__TASK DIRECTIONS__
Below is a listing; transcribe it exactly but without any images.

__EXERCISE INPUT__
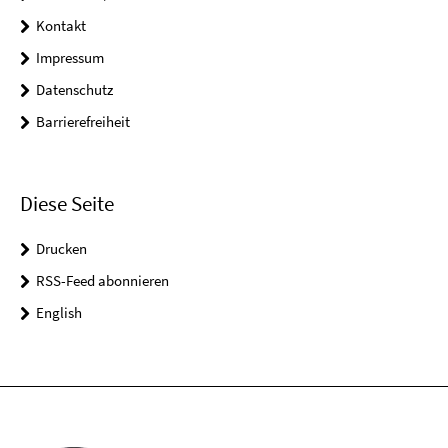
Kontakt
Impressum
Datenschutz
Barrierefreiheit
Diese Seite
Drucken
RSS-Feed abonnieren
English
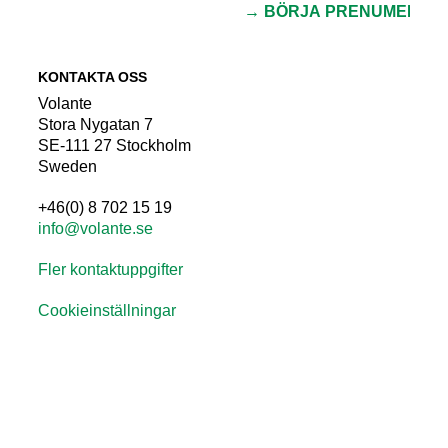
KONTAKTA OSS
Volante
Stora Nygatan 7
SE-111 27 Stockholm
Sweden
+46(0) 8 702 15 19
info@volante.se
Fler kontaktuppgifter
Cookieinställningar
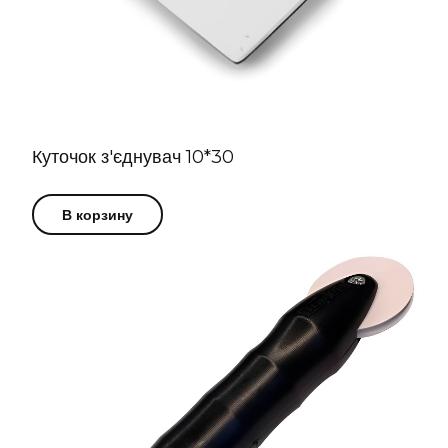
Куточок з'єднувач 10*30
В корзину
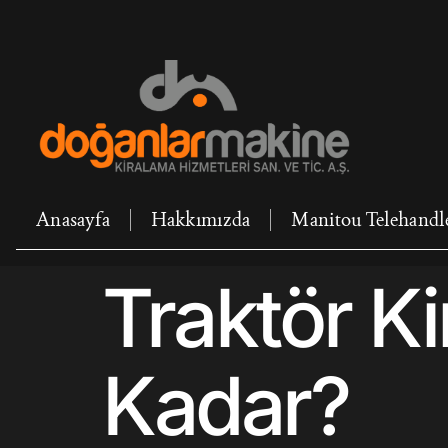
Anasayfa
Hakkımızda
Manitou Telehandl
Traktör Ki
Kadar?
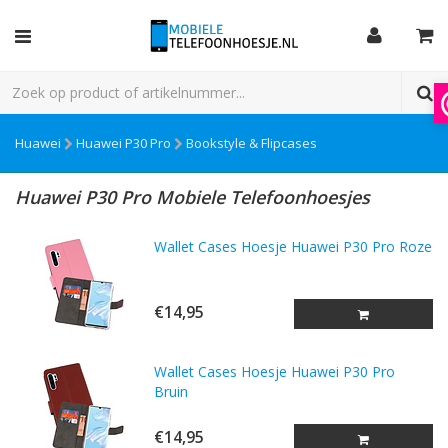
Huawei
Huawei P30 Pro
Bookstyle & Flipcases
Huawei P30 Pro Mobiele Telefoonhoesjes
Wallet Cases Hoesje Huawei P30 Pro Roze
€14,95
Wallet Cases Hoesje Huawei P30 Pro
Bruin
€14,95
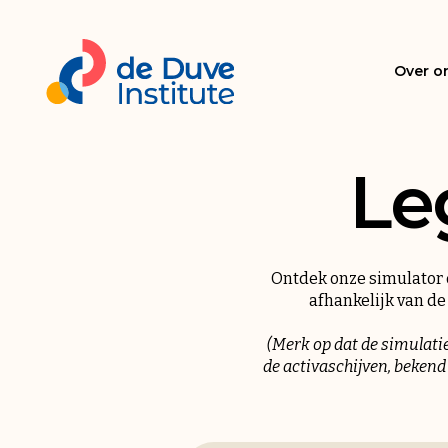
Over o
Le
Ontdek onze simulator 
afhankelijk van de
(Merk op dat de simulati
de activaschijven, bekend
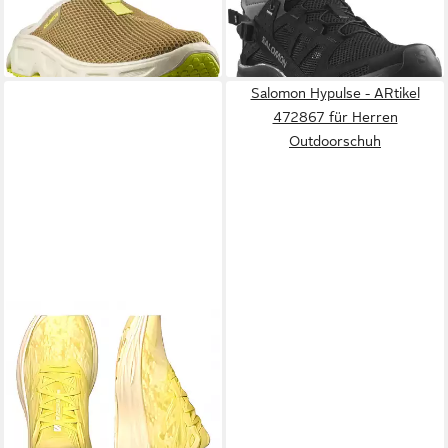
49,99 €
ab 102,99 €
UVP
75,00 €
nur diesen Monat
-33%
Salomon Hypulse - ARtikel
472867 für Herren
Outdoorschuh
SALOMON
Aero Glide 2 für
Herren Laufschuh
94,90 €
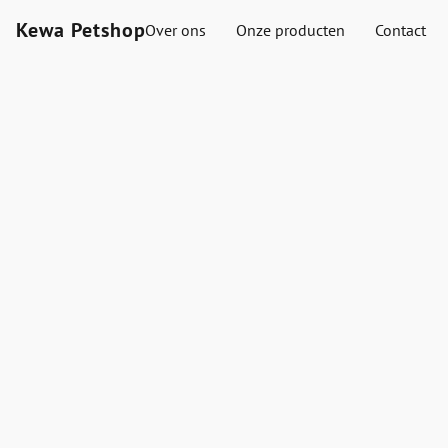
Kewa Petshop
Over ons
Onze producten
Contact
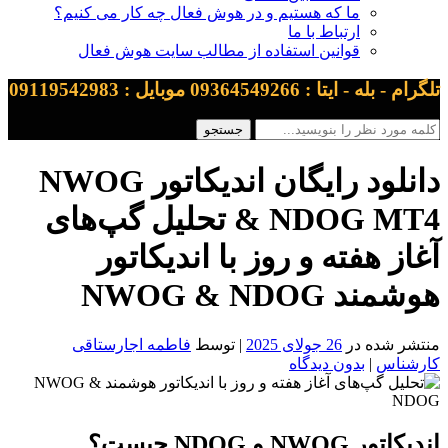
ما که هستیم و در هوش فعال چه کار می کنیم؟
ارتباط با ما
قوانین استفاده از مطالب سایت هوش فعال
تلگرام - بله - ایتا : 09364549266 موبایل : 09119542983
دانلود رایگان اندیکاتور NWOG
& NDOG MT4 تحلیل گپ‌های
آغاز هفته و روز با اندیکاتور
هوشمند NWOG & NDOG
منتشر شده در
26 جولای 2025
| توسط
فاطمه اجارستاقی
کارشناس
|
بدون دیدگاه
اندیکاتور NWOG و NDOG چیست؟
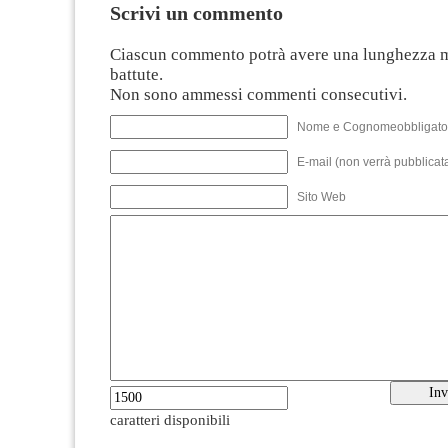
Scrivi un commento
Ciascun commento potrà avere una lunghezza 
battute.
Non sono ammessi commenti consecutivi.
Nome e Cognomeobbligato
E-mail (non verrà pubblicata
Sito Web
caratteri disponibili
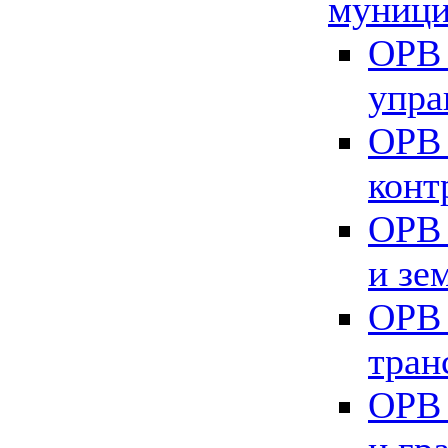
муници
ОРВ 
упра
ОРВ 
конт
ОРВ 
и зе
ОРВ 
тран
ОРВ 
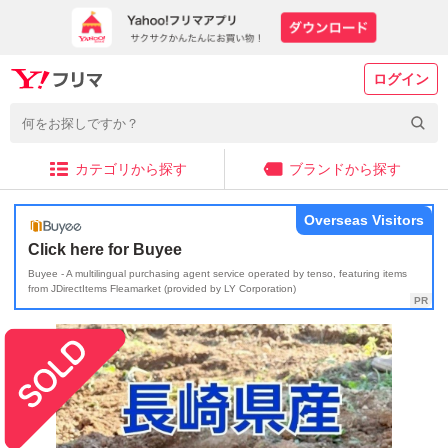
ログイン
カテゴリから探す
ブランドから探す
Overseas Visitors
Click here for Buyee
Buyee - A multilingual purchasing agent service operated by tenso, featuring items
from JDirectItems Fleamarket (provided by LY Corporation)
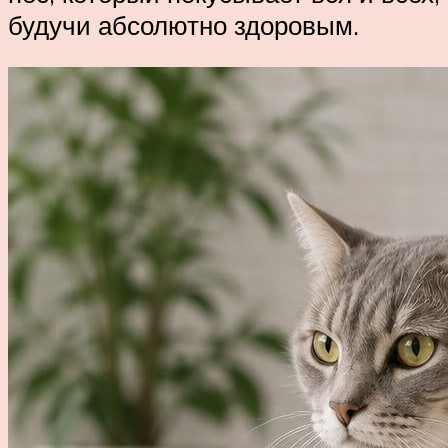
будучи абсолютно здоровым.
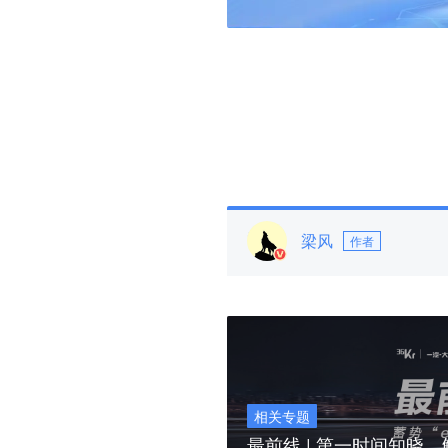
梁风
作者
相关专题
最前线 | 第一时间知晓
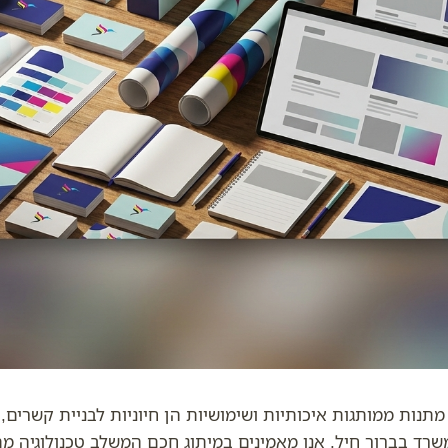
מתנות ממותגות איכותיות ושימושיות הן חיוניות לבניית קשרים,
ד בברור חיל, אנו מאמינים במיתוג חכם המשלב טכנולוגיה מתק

__EXERCISE RESPONSE__
Kontakt
Impressum
Datenschutz
Barrierefreiheit
Diese Seite
Drucken
RSS-Feed abonnieren
English
KONTAKTA OSS
Volante
Stora Nygatan 7
SE-111 27 Stockholm
Sweden
+46(0) 8 702 15 19
info@volante.se
Fler kontaktuppgifter
Cookieinställningar
Куточок з'єднувач 10*30
В корзину
Anasayfa
Hakkımızda
Manitou Telehandl
Traktör Ki
Kadar?
Huawei
Huawei P30 Pro
Bookstyle & Flipcases
Huawei P30 Pro Mobiele Telefoonhoesjes
Wallet Cases Hoesje Huawei P30 Pro Roze
€14,95
Wallet Cases Hoesje Huawei P30 Pro
Bruin
€14,95
Over o
Le
Ontdek onze simulator 
afhankelijk van de
(Merk op dat de simulati
de activaschijven, bekend
49,99 €
ab 102,99 €
UVP
75,00 €
nur diesen Monat
-33%
Salomon Hypulse - ARtikel
472867 für Herren
Outdoorschuh
SALOMON
Aero Glide 2 für
Herren Laufschuh
94,90 €
Kewa Petshop
Over ons
Onze producten
Contact
ما که هستیم و در هوش فعال چه کار می کنیم؟
ارتباط با ما
قوانین استفاده از مطالب سایت هوش فعال
تلگرام - بله - ایتا : 09364549266 موبایل : 09119542983
دانلود رایگان اندیکاتور NWOG
& NDOG MT4 تحلیل گپ‌های
آغاز هفته و روز با اندیکاتور
هوشمند NWOG & NDOG
منتشر شده در
26 جولای 2025
| توسط
فاطمه اجارستاقی
کارشناس
|
بدون دیدگاه
اندیکاتور NWOG و NDOG چیست؟
Scrivi un commento
Ciascun commento potrà avere una lunghezza 
battute.
Non sono ammessi commenti consecutivi.
Nome e Cognomeobbligato
E-mail (non verrà pubblicata
Sito Web
caratteri disponibili
муници
ОРВ 
упра
ОРВ 
конт
ОРВ 
и зе
ОРВ 
тран
ОРВ 
ログイン
カテゴリから探す
ブランドから探す
Overseas Visitors
Click here for Buyee
Buyee - A multilingual purchasing agent service operated by tenso, featuring items
from JDirectItems Fleamarket (provided by LY Corporation)
будучи абсолютно здоровым.
梁风
作者
相关专题
最前线 | 第一时间知晓
מתנות ממותגות איכותיות ושימושיות הן חיוניות לבניית קשרים,
ד בברור חיל, אנו מאמינים במיתוג חכם המשלב טכנולוגיה מתק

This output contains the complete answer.